Meskipun kekerasan sudah sering muncul, bahaya gerakan yang bersifat totaliter seringkali terlewat dari pengamatan, khususnya dari mereka yang sangat liberal, yang berpendapat bahwa setiap tindakan manusia dapat dijelaskan secara rasional. Menunjuk Noam Chomsky yang berpendapat bahwa tindakan terorisme dapat dijelaskan oleh dua hal, yaitu keserakahan akan kekayaan dan kekuasaan dari sejumlah perusahaan raksasa disatu pihak, dan pemberontakan masyarakat yang tidak dapat menerima keserakahan tersebut karena memiliki insting untuk kebebasan - tanpa menyadari bahwa terdapat tujuan yang hendak dicapai dengan tindakan tersebut yang didasari suatu ideologi tertentu - penulis menguraikan bagaimana perang dunia I dan II yang merupakan hasil dari ideologi yang bersifat totaliter kala itu juga tidak banyak disadari bahayanya oleh kaum liberal sebelum peristiwa tersebut terjadi.

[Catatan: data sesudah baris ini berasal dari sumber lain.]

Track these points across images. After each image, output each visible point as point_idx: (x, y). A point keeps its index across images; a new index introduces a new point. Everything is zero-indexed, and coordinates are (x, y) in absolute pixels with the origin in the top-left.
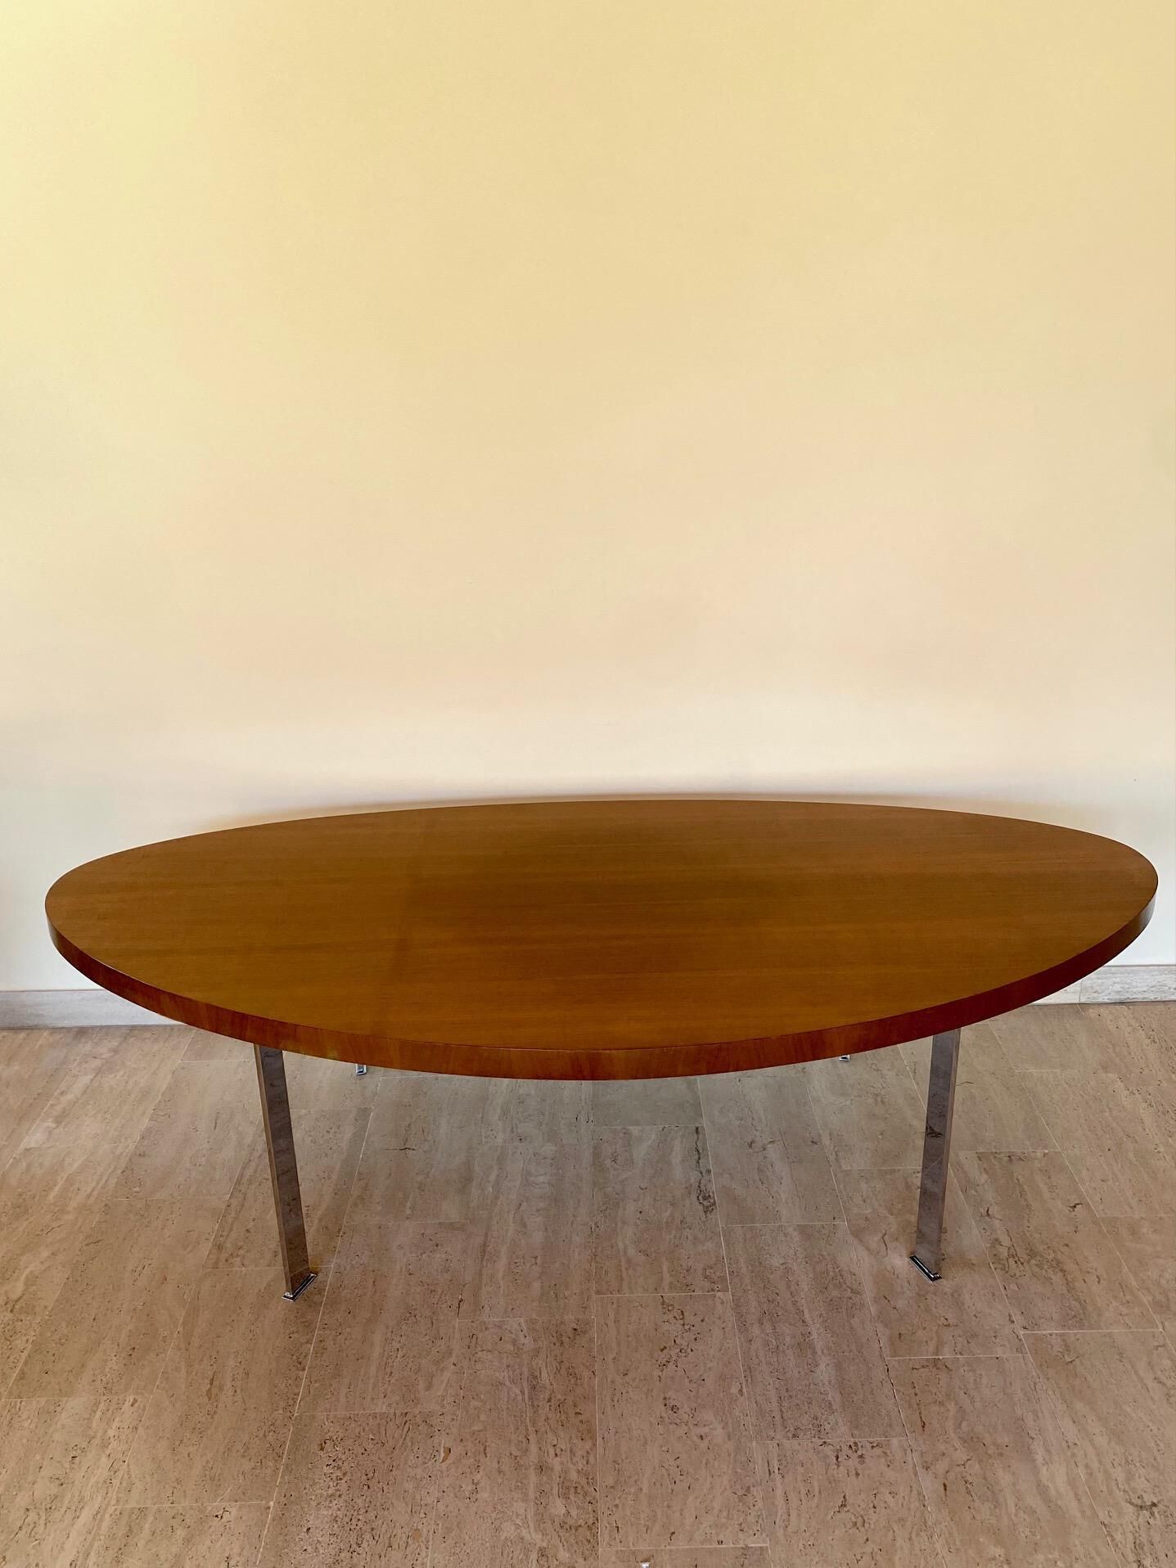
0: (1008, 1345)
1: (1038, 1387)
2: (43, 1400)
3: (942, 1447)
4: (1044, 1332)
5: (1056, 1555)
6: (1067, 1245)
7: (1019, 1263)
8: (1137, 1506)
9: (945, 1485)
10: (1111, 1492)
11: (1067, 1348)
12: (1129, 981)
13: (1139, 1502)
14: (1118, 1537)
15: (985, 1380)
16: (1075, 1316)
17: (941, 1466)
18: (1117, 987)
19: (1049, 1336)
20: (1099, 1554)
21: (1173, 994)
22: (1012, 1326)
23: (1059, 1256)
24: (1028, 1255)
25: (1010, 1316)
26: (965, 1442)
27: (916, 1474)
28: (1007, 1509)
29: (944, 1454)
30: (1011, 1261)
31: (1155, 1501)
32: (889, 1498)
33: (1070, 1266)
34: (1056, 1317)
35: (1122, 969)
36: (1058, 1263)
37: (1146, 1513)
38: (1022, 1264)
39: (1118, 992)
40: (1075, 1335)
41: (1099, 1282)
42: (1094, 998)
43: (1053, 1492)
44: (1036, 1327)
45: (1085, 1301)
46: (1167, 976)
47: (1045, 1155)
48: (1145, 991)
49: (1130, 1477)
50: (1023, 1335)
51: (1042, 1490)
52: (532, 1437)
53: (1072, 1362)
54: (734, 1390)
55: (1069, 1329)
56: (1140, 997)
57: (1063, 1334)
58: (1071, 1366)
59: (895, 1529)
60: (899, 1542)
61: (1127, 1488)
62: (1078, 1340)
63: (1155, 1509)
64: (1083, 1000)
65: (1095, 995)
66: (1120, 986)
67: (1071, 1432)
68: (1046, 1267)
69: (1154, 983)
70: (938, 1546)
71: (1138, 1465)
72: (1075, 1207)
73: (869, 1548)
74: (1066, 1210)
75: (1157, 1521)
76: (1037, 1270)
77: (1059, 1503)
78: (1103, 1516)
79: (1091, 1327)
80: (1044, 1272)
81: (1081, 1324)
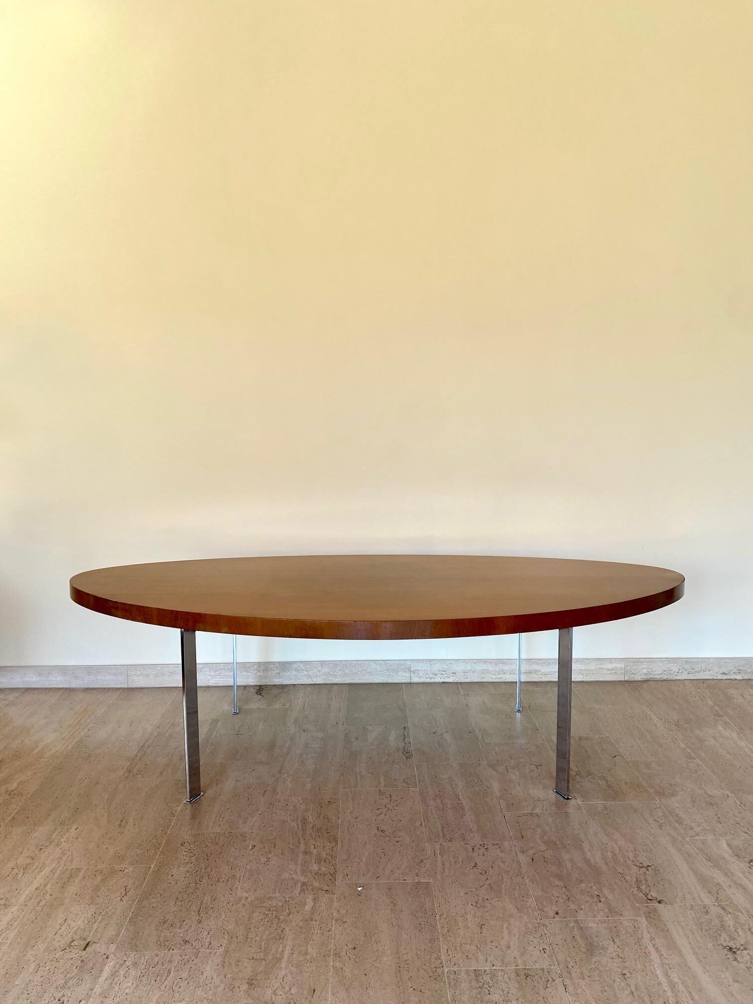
0: (573, 808)
1: (588, 822)
2: (25, 828)
3: (532, 845)
4: (593, 803)
5: (592, 884)
6: (609, 771)
8: (639, 867)
9: (533, 859)
10: (625, 861)
11: (605, 808)
12: (651, 667)
13: (641, 865)
14: (628, 878)
16: (611, 796)
17: (531, 852)
18: (645, 671)
20: (616, 884)
21: (677, 676)
22: (576, 801)
23: (604, 775)
24: (588, 774)
25: (575, 797)
26: (546, 843)
27: (517, 855)
28: (566, 867)
29: (533, 848)
30: (578, 777)
31: (649, 865)
32: (502, 865)
33: (610, 778)
34: (601, 797)
35: (647, 660)
36: (604, 777)
37: (645, 869)
38: (583, 778)
39: (646, 674)
40: (610, 803)
41: (626, 784)
42: (632, 678)
43: (592, 860)
44: (589, 801)
45: (617, 791)
46: (673, 664)
47: (600, 738)
48: (661, 674)
49: (636, 856)
51: (587, 861)
52: (302, 841)
53: (608, 813)
54: (418, 824)
55: (607, 801)
56: (658, 677)
57: (604, 803)
58: (607, 815)
59: (503, 875)
60: (505, 879)
61: (634, 860)
62: (612, 805)
63: (649, 868)
64: (626, 679)
65: (633, 675)
66: (647, 670)
67: (605, 839)
68: (596, 778)
69: (665, 669)
70: (527, 881)
71: (641, 852)
72: (615, 757)
73: (488, 882)
74: (610, 758)
75: (651, 871)
76: (592, 780)
77: (596, 865)
78: (620, 870)
79: (619, 801)
80: (595, 781)
81: (614, 799)
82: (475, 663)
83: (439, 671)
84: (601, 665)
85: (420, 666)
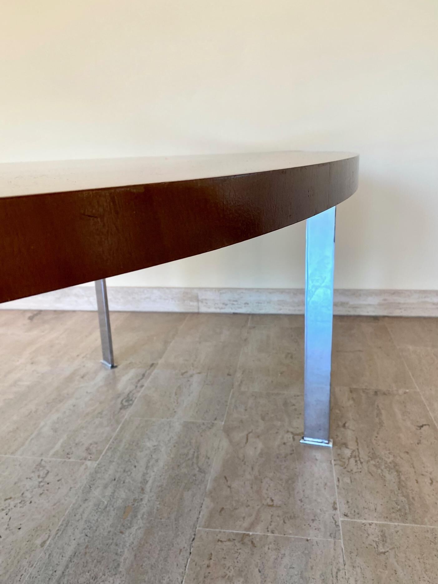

Bahkan saat ini, ketika gerakan Islam radikal mengobarkan perang di Sudan, Afganistan, Algeria, Somalia dan Irak (ketika perang Iran-Irak) telah merenggut nyawa jutaan jiwa, dunia seperti belum menyadari bahayanya dan masih menganggap bahwa terorisme memiliki sejumlah alasan yang dapat diterima, atau bukan didasari suatu ideologi tertentu yang bersifat totaliter. Apabila kaum liberal tidak segera menyadari hal ini, bukan tidak mungkin bahaya yang lebih besar akan terjadi dan mereka terlambat menyadarinya seperti ketika perang dunia dahulu.

Inti dari apa yang diuraikan Paul Berman adalah, kita harus mengakui bahwa memerangi terorisme berarti memerangi ideologi yang mendasarinya dan kita harus mempertahankan liberalisme (semangat solidaritas dan pemerintahan sendiri) hingga titik terakhir jika tidak ingin jatuh dalam totalitarianisme. Jalan terakhir adalah seperti peperangan, namun sebelumnya adalah perbaikan kondisi masyarakat: penanaman rasionalisme, toleransi, penegakan hukum, pemahaman sains, perbaikan ekonomi.

Dalam konteks Indonesia, peringatan akan bahaya gerakan ekstrim kiri selama ini telah cukup dinyatakan terutama pada zaman orde baru, antara lain karena ada unsur ateisme, namun tidak untuk sebaliknya. Sebagai contoh, pengetahuan tentang kekejaman komunis di Indonesia dapat ditemukan dengan mudah dari pelajaran sekolah maupun buku-buku, namun hampir tidak ada informasi mengenai teror dan pembunuhan yang dilakukan kaum Padri ketika hendak memurnikan Islam di Sumatera Barat dengan faham Wahabinya.
Adakah yang berani menyatakan perang terhadap bahaya ekstrim kanan seperti yang dilakukan terhadap komunisme? Nyaris tidak ada, karena mengandung unsur agama. Padahal, meskipun tampak bertentangan, keduanya ibarat dua sisi dari mata uang yang sama: bertujuan meniadakan kebebasan manusia untuk suatu utopia dengan menguasai dunia melalui kekerasan.